America’s overpaid corporate execs have plenty of people to thank for their good fortune. But America’s taxpayers — the source of the subsidies that keep excessive CEO pay flowing — are still waiting for some small sign of gratitude.
By Sam Pizzigati
The just-released latest edition of the annual CEO pay report from the Institute for Policy Studies and United for a Fair Economy tells two stories. The first will likely remind most Americans why they get so angry about CEO pay. The second will get them even angrier.
The first of these two stories doesn’t take long to tell. Last year, the new Executive Excess 2008 report notes, top CEOs in the United States continued to pocket outlandishly large paychecks, $10.5 million on average. That’s 344 times the pay of an average U.S. worker — and ten times the pay gap that existed 30 years ago.
The second story takes a bit more explaining: Our tax dollars are actually subsidizing this incredible excess. The federal government, through the tax code, is directly rewarding companies that overpay their top executives.
Executive Excess 2008 details five of these direct subsidies. Two involve rather arcane accounting conventions that corporations exploit to both cheat Uncle Sam at tax time and pump up their quarterly earnings. But the other three don’t require a CPA to decipher.
Many Americans, for instance, already have experience with the concept of “deferred pay” — through 401(k) plans. If you have a 401(k), you can have part of your income deferred from taxes. But you can only defer a limited amount — usually just $15,500 a year — and if the investments where you put that money go sour, you’re out of luck.
Top executives, by contrast, get to have deferred pay plans with no limits whatsoever. They can defer millions every year — and they quite often get a guaranteed, above-market rate return on all the dollars they stuff in these no-limit stashes. Last January, Target CEO Robert Ulrich retired with over $140 million in his deferred pay account.
America’s highest-paid power suits — the managers of hedge and private equity fund partnerships — have even a sweeter tax code loophole. The top 50 of these fund managers last year averaged $588 million each in earnings. These incomes don’t up show in the annual CEO pay rankings because fund managers aren’t technically CEOs. They don’t get paid like CEOs either.
Fund managers take their compensation in the form of fees they assess on the investments they manage. They typically cream off, as a “carried interest” fee, 20 percent of the profits they make buying and selling companies and other assets. On these windfalls, fund managers pay taxes at just a 15 percent rate — not the 35 percent top rate on ordinary income — because the tax code lets them claim their “carried interest” as a capital gain.
On every $1 million pocketed in carried interest, in other words, an investment fund manager saves about $200,000 in taxes. This subsidy costs taxpayers $2.6 billion a year.
Corporations save twice that much every year from an even more outrageous loophole, what Executive Excess 2008 dubs the “unlimited tax deductibility of executive pay.” Top companies can essentially deduct whatever they pay their executives off their corporate income taxes, so long as they define that pay as a performance-based incentive.
The more corporations pay their top execs, in effect, the less they pay in taxes.

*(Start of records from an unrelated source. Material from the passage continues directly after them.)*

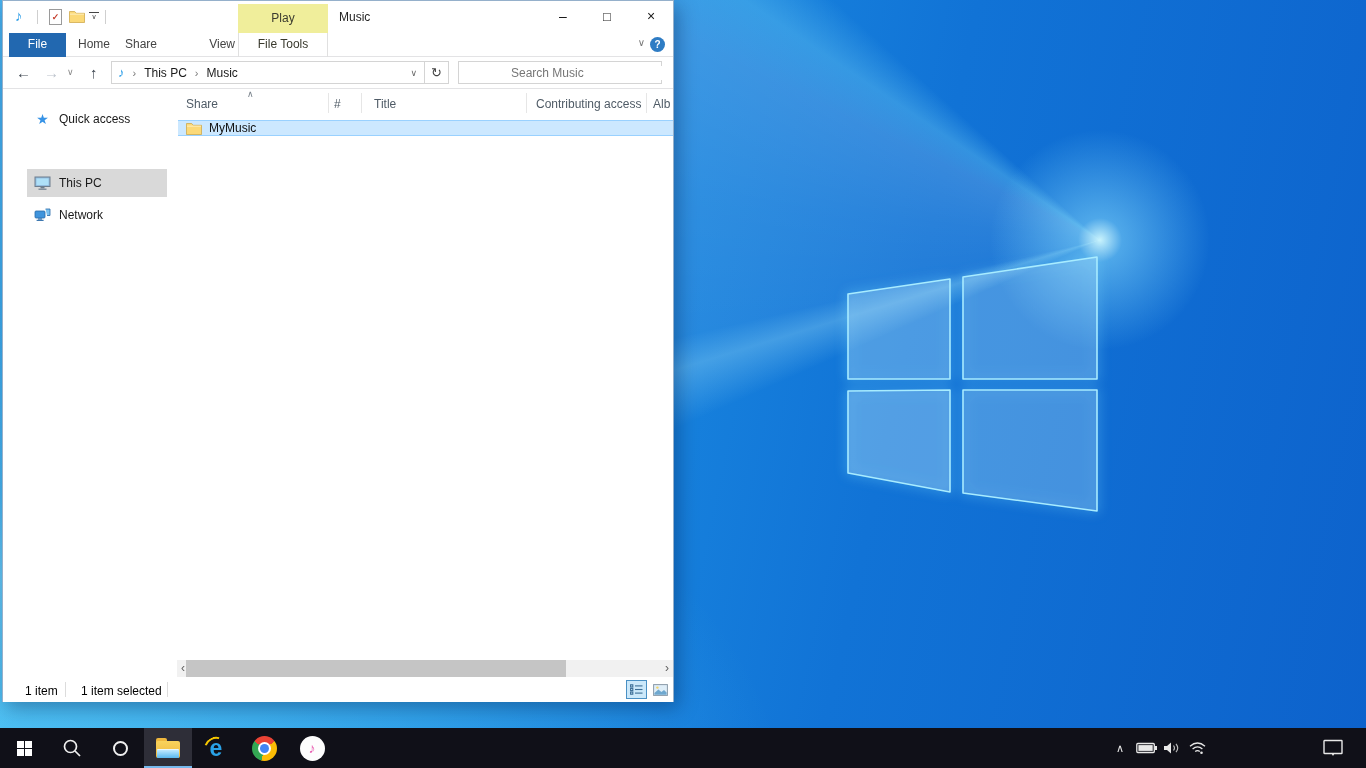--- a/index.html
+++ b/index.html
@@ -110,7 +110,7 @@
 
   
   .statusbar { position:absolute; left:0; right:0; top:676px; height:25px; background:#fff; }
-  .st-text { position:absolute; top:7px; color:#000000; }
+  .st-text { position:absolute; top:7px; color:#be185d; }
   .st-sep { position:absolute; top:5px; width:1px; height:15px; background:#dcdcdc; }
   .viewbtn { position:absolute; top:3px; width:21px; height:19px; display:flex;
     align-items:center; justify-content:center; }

Direct subsidies for America’s most powerful, Executive Excess 2008 estimates, add up to $20 billion a year. To place this $20 billion in context, the report also notes what the federal government is currently spending to educate America’s most vulnerable, children with disabilities and other special needs: only $10.8 billion a year.
Billions more in CEO pay subsidies, Executive Excess adds, flow indirectly, through government bailouts and procurement. Federal officials regularly let out contracts to corporations that pay their executives hundreds of times more than their workers.
One example: Lockheed Martin is currently getting about 80 percent of its revenue from the federal contracts. Lockheed Martin CEO Robert Stevens made $24 million last year, 787 times the pay of a typical U.S. worker.
Legislation that would end this indirect subsidy for lush CEO compensation, Executive Excess 2008 makes clear, is already before Congress. The pending Patriot Corporations Act would give a preference in federal contract bidding to companies that pay their executives no more than 100 times the pay of their lowest-paid employee.
Bills that would end all the subsidies that encourage lavish CEO pay, Executive Excess 2008 takes pains to emphasize, are already pending before Congress. But this legislation is going nowhere, and neither Senators Obama or McCain have yet staked out a position of most of these needed legislative fixes.
Still, the tide may be shifting.
“Historically, troubled economic times in the United States have helped generate long overdue public policy reforms,” sums up the new Executive Excess. “We have now entered troubled economic times, likely our worst since executive pay started ballooning in the 1980s. Ballooning executive pay has helped create our current economic woes. Deflating that excess can help end them.”
Sam Pizzigati edits Too Much, the online weekly on excess and inequality published by the Washington, D.C.-based Institute for Policy Studies.